Newfoundland Interesting Doors and Doorways
I’ve always been attracted to doors and windows, and have wondered what’s behind them. When I have the opportunity, I like to photograph them open, so I can discover a little of their secrets…
I had a post on doors in St. John’s Newfoundland Canada, but those were city doors.
While visiting the coast of Newfoundland, I was attracted by fisherman’s barns and shacks, along with the fishing tools and the surrounding environment. I also found some interesting open doors. Click on the pictures to see more from the original galleries.
This is an open door of a traditional wooden fishing shack in Northeast side of Newfoundland, Canada. You can see from outside in and from inside out – so, no “unknowns” here 😉
I liked the fact that I could even see the water in the back and the anchored fishing boat.
Another open door was that of a fisherman shack in Triton Harbor, Newfoundland. This goes only one way: from inside out… You can however, also see the water, the pier and even some islands on the horizon.
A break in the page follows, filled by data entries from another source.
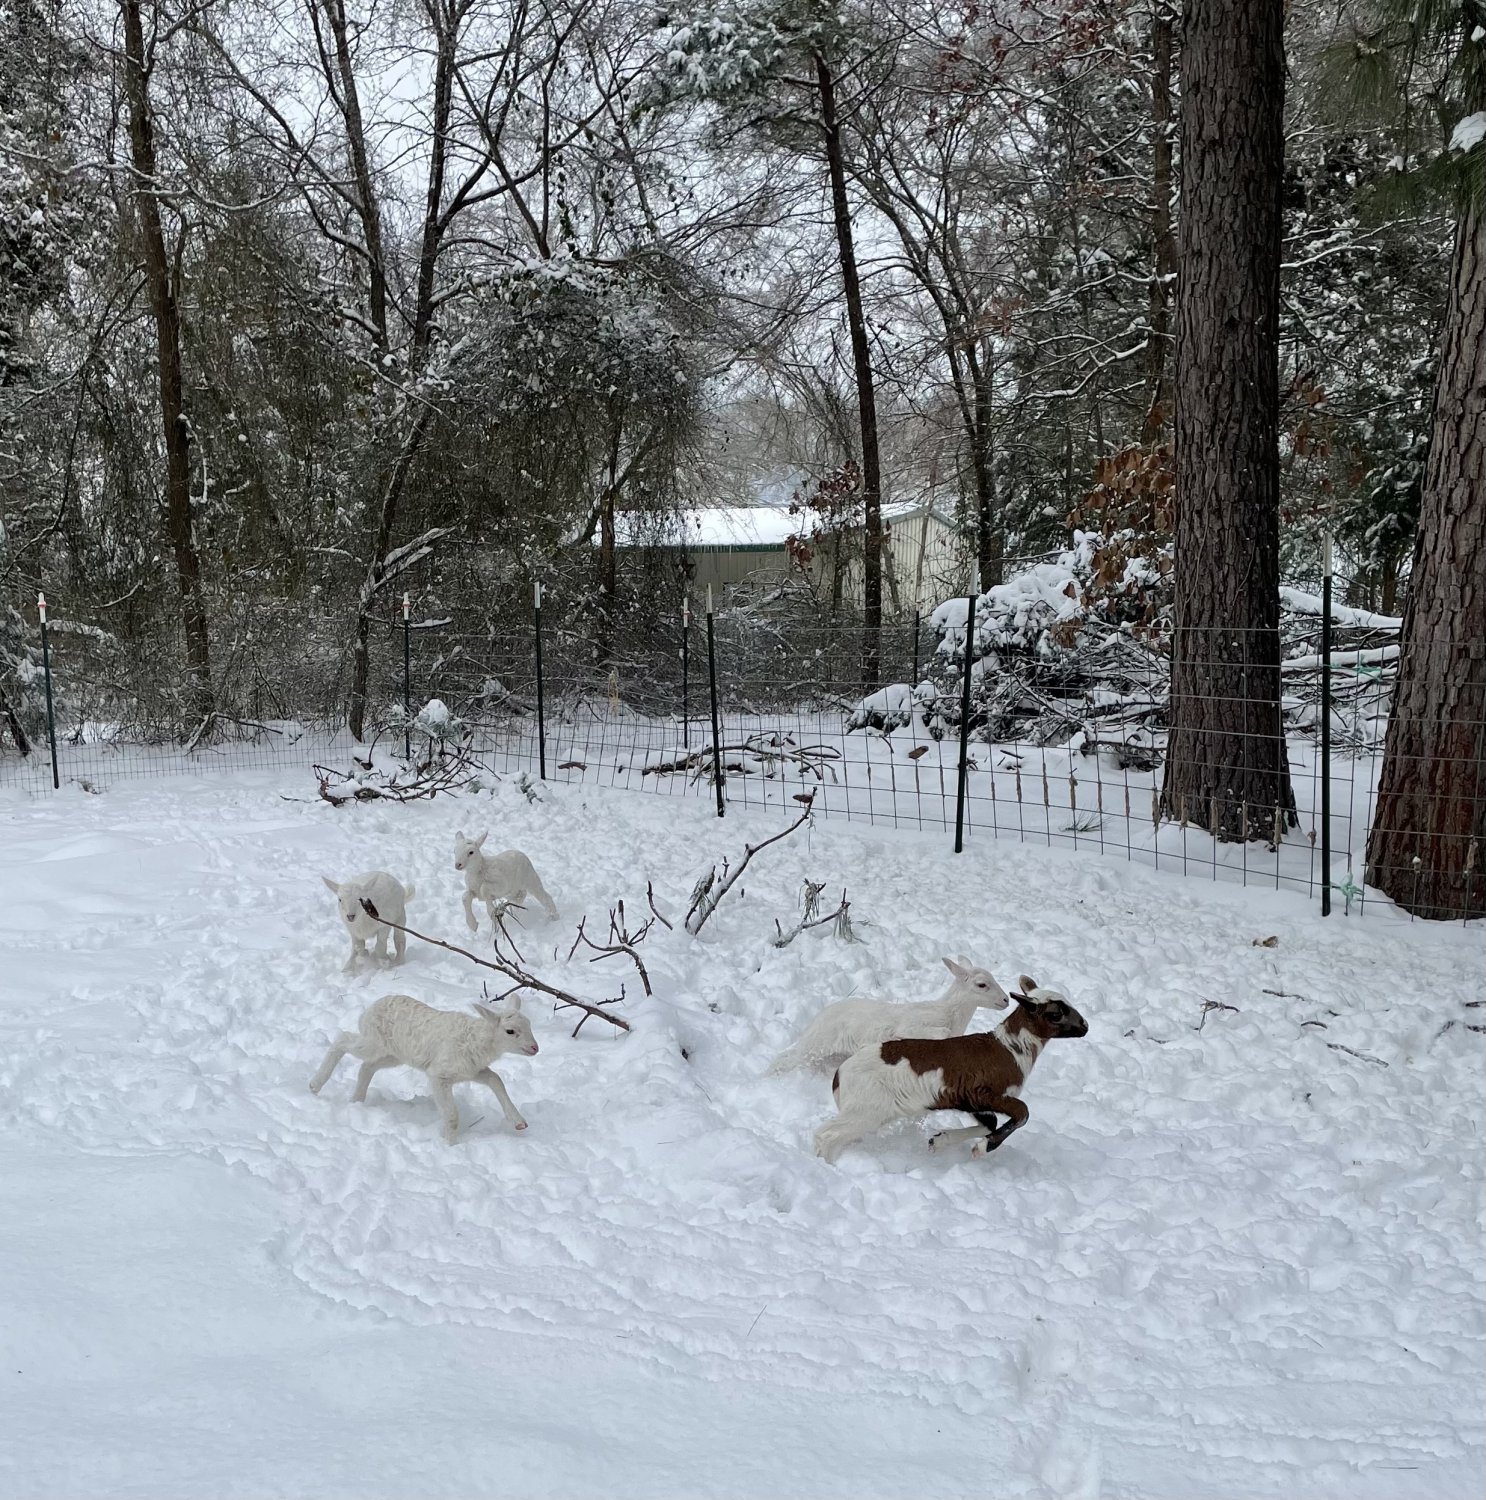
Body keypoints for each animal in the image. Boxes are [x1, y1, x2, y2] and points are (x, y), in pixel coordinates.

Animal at [309, 992, 539, 1144]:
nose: (535, 1048)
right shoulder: (439, 1074)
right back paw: (315, 1085)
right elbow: (452, 1116)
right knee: (343, 1039)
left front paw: (519, 1122)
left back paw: (356, 1101)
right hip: (373, 1041)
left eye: (530, 1025)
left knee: (367, 1067)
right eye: (510, 1031)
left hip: (394, 1054)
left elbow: (496, 1080)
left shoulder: (472, 1071)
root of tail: (369, 1009)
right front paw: (451, 1146)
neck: (478, 1040)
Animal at [768, 957, 1010, 1074]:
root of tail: (813, 1024)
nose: (1006, 1000)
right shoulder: (912, 1027)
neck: (949, 1013)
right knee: (783, 1060)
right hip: (816, 1046)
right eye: (982, 984)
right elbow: (937, 1032)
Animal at [813, 976, 1087, 1164]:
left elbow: (990, 1122)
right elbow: (1022, 1113)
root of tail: (839, 1076)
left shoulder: (970, 1100)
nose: (1085, 1026)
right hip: (867, 1108)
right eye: (1055, 1014)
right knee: (825, 1134)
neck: (1010, 1048)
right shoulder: (985, 1092)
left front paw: (939, 1141)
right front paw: (981, 1149)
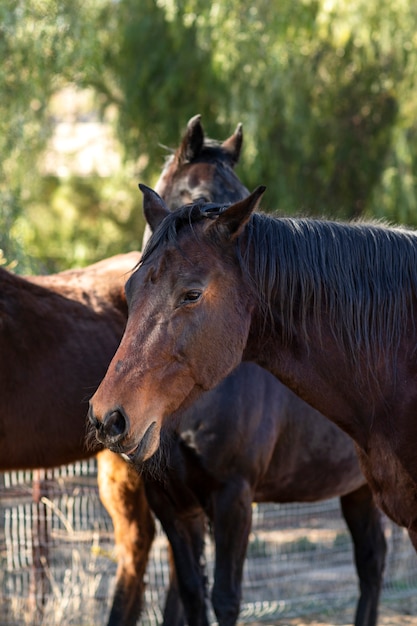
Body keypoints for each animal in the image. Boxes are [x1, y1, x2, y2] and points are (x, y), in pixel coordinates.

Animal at [145, 360, 386, 624]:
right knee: (372, 560)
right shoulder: (170, 506)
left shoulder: (233, 498)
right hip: (360, 490)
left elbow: (225, 598)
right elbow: (192, 593)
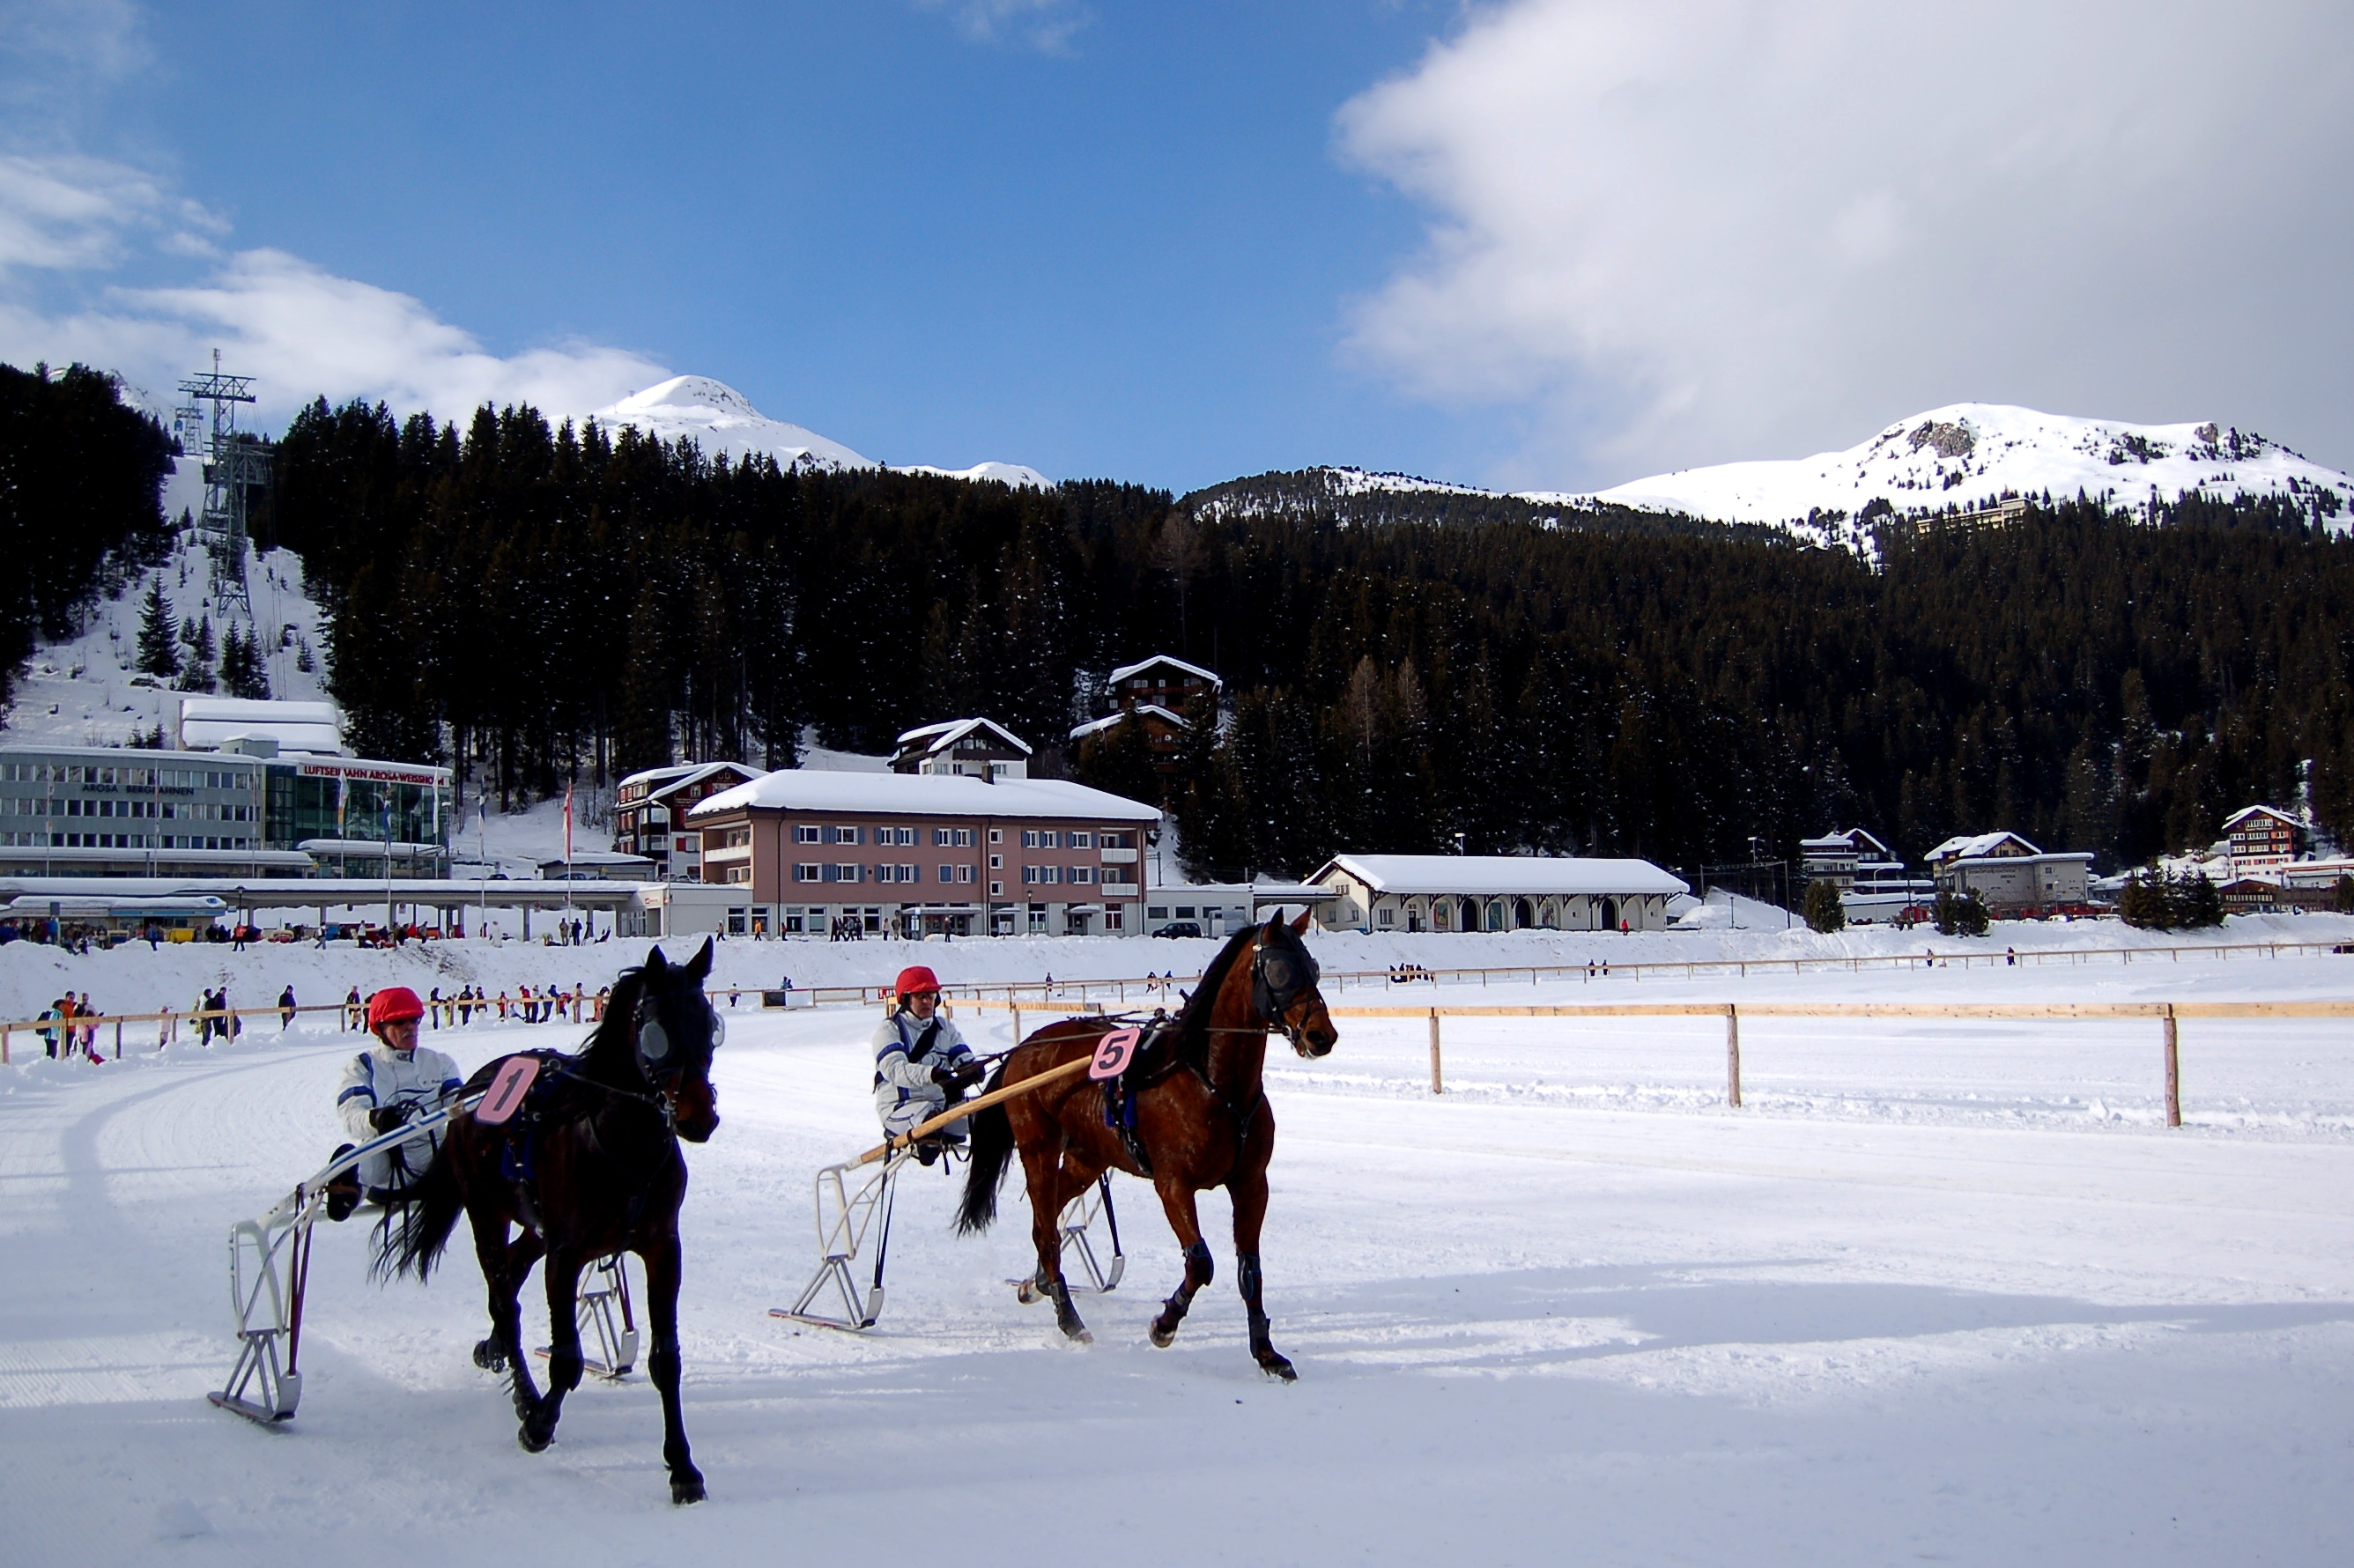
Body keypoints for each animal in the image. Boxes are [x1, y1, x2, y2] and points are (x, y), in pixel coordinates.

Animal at [372, 932, 720, 1497]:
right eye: (656, 1031)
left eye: (709, 1022)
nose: (698, 1116)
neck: (620, 1146)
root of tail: (473, 1089)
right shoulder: (566, 1254)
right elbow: (567, 1360)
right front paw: (539, 1423)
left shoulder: (663, 1248)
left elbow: (666, 1360)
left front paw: (683, 1466)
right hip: (485, 1211)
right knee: (503, 1298)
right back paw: (521, 1387)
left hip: (533, 1225)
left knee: (511, 1277)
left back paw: (493, 1348)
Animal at [951, 908, 1328, 1374]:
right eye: (1280, 970)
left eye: (1313, 967)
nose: (1322, 1036)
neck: (1212, 1081)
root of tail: (1026, 1046)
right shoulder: (1173, 1183)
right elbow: (1200, 1262)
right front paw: (1165, 1323)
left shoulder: (1252, 1183)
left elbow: (1250, 1270)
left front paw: (1266, 1352)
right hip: (1038, 1145)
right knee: (1047, 1229)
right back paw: (1069, 1319)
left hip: (1087, 1157)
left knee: (1049, 1217)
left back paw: (1036, 1283)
Before entering the Gros Morne National Park, we spent two nights in a beautiful B&B old traditional house. The big terrace at the first floor was overlooking the ocean – lucky us 🙂
I liked the handmade rag carpet on wooden floor and the morning light coming through…
In the same house downstairs, another interesting door with a glass window was begging to be photographed… 🙂
When visiting the Gross Morne National Park, I mainly took photos of landscapes, nature and boats. But I couldn’t miss this semi-open door of a red barn in Trout River village:
Fogo Island has many interesting fisherman houses, barns and shacks. One day I noticed this kid running through an opening that once was a door… Whatever his reason for running was, I will never know, but I took the shot.
Twillingate is another interesting fisherman village in the Northeast part of Newfoundland. It is said to be the place where you can best see the icebergs. We didn’t see them, but we did see some nice barns, shacks and lots of crab traps. I’ve seen and photographed a lot of those in Newfoundland and Nova Scotia.